BEGIN Materials provided
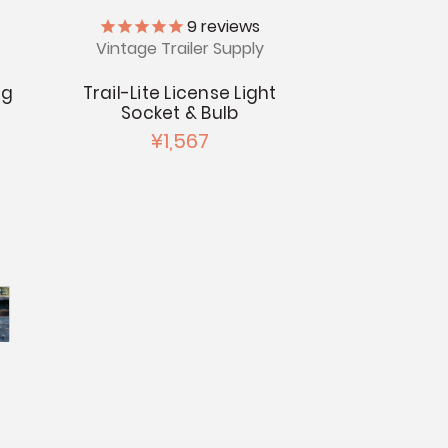
9
reviews
Vintage Trailer Supply
ng
Trail-Lite License Light
Socket & Bulb
¥1,567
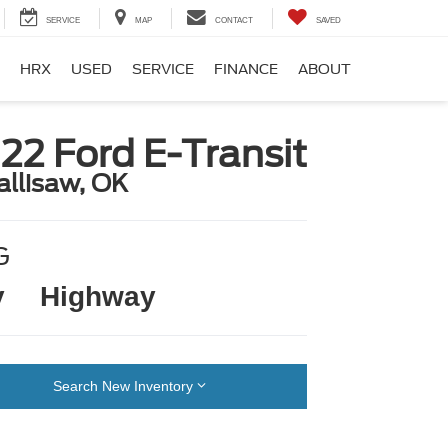
SERVICE
MAP
CONTACT
SAVED
HRX
USED
SERVICE
FINANCE
ABOUT
22 Ford E-Transit
allisaw, OK
G
y
Highway
Search New Inventory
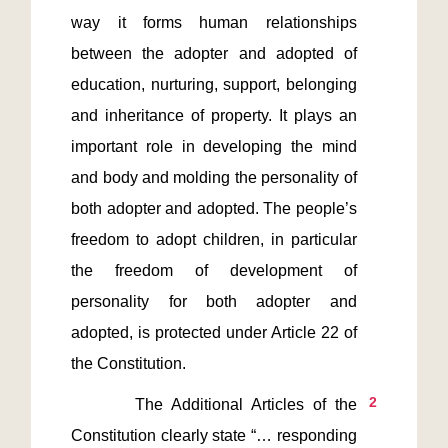
way it forms human relationships 
between the adopter and adopted of 
education, nurturing, support, belonging 
and inheritance of property. It plays an 
important role in developing the mind 
and body and molding the personality of 
both adopter and adopted. The people’s 
freedom to adopt children, in particular 
the freedom of development of 
personality for both adopter and 
adopted, is protected under Article 22 of 
2
       The Additional Articles of the 
Constitution clearly state “… responding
END Materials provided
§ Instruction: Retype the data word for word, please, and keep the images out.

§ Answer:
9
reviews
Vintage Trailer Supply
ng
Trail-Lite License Light
Socket & Bulb
¥1,567
SERVICE
MAP
CONTACT
SAVED
HRX
USED
SERVICE
FINANCE
ABOUT
22 Ford E-Transit
allisaw, OK
G
y
Highway
Search New Inventory
way it forms human relationships 
between the adopter and adopted of 
education, nurturing, support, belonging 
and inheritance of property. It plays an 
important role in developing the mind 
and body and molding the personality of 
both adopter and adopted. The people’s 
freedom to adopt children, in particular 
the freedom of development of 
personality for both adopter and 
adopted, is protected under Article 22 of 
2
       The Additional Articles of the 
Constitution clearly state “… responding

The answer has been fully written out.